Question

A spherical mirror has principal axis along x-axis. A real object 'O' is placed on x axis. Image of the object is formed real with magnification $-\frac{1}{3}$. The magnitude of difference between x-coordinates of the object and image is 10 cm. Find magnitude of 4f.

• A. 15 cm
• B. 30 cm
• C. 45 cm
• D. 60 cm

Answer 1

Answer: (B)

30 cm

Answer 2

Let the pole of the mirror be at the origin.
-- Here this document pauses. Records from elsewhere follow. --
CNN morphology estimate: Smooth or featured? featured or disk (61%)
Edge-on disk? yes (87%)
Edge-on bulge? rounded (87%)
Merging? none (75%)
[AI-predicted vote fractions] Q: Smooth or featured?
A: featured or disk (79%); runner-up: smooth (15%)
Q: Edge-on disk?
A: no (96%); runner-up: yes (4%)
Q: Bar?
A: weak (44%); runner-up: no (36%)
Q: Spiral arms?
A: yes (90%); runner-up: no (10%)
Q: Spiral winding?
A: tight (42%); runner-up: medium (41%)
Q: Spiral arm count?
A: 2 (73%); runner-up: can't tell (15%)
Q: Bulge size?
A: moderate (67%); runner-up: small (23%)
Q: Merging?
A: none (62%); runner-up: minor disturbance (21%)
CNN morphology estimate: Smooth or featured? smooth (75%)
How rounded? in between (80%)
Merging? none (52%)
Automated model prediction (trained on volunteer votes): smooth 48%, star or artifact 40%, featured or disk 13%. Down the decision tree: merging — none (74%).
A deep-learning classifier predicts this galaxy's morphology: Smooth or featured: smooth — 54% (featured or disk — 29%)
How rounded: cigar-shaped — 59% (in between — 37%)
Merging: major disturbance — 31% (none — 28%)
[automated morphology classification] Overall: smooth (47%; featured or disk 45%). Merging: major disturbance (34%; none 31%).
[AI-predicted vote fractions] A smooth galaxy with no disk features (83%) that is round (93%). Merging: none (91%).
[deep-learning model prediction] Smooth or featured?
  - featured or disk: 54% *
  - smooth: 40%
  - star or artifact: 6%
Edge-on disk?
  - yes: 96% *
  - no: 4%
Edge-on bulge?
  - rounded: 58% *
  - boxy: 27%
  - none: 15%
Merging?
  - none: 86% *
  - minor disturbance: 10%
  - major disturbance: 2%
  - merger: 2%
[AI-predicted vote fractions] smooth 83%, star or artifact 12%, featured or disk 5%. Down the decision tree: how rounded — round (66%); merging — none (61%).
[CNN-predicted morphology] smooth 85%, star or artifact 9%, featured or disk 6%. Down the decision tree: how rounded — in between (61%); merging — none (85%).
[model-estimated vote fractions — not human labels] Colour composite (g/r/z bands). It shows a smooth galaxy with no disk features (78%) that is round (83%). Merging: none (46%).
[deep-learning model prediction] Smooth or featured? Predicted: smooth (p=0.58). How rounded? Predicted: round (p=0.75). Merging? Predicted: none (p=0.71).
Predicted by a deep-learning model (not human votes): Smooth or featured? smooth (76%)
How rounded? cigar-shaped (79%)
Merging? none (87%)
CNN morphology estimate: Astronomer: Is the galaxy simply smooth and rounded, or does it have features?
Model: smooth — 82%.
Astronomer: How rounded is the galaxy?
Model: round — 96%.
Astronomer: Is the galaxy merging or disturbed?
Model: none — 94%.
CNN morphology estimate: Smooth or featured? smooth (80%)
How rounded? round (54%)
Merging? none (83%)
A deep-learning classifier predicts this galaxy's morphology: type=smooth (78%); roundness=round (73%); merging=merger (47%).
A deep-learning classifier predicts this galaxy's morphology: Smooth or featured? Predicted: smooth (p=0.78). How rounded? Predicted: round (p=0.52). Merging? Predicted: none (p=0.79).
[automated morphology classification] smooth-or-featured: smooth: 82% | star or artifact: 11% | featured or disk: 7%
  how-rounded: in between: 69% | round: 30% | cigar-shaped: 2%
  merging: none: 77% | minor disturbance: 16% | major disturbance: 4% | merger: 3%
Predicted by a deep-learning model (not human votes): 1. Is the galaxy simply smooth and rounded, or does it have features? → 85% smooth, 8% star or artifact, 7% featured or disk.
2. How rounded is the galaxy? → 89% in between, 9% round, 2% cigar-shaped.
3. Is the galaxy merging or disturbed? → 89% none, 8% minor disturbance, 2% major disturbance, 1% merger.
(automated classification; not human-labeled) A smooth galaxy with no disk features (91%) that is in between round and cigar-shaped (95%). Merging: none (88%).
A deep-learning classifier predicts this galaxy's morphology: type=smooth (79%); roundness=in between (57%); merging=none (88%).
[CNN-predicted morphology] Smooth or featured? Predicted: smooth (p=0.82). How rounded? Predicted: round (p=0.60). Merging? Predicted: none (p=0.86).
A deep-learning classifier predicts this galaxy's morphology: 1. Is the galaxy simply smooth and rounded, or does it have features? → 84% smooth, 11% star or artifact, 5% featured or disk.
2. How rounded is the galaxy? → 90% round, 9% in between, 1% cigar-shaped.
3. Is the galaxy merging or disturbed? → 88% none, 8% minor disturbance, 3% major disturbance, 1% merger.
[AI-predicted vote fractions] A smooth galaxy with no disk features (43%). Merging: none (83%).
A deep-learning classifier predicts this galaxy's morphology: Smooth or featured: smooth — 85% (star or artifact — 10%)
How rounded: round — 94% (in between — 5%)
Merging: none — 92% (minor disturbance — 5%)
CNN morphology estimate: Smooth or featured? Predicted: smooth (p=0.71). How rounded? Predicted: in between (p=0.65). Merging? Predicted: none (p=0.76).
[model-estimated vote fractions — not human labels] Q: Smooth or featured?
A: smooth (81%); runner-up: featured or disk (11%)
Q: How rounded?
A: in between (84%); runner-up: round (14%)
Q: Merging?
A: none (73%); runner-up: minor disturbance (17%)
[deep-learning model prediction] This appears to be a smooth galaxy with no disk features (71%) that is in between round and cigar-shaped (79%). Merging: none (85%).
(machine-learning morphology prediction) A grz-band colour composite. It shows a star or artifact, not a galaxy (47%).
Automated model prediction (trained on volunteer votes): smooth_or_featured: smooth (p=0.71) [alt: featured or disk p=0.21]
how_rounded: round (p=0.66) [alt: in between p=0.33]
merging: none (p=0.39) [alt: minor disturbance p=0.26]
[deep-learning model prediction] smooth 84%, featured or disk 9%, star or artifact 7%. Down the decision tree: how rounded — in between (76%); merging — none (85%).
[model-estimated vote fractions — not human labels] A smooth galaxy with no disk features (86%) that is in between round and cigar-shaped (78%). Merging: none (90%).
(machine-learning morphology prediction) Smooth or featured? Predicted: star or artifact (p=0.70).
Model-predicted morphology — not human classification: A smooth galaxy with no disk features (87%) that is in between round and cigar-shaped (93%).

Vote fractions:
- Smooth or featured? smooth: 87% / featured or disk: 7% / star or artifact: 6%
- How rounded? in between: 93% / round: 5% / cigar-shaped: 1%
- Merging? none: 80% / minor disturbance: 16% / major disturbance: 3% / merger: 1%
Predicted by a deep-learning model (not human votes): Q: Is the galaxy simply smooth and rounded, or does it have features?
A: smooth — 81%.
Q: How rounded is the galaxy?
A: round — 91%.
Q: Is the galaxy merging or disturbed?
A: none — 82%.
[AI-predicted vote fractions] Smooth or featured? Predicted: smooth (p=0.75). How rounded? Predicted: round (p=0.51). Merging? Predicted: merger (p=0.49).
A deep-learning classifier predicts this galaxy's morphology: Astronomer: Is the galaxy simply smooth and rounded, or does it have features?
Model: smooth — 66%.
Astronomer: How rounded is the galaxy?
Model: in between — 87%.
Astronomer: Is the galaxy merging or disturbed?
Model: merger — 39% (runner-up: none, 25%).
Given magnification $m = -1/3$. For axial points, $m = -x_I/x_O$. Thus, $-1/3 = -x_I/x_O$, which implies $x_O = 3x_I$. We are given $|x_O - x_I| = 10$ cm. Substituting $x_O = 3x_I$, we get $|3x_I - x_I| = 10$, so $|2x_I| = 10$, which means $|x_I| = 5$ cm. Since the image is real and formed by a real object, $x_I$ and $x_O$ must have the same sign. Assuming the object is placed to the left of the pole (real object convention), $x_O < 0$, so $x_I < 0$. Thus, $x_I = -5$ cm and $x_O = 3 \times (-5) = -15$ cm. Using the mirror formula $\frac{1}{f} = \frac{1}{x_I} - \frac{1}{x_O}$, we get $\frac{1}{f} = \frac{1}{-5} - \frac{1}{-15} = -\frac{1}{5} + \frac{1}{15} = \frac{-3+1}{15} = -\frac{2}{15}$. Therefore, $f = -15/2 = -7.5$ cm. The magnitude of $4f$ is $|4 \times (-7.5)| = |-30| = 30$ cm.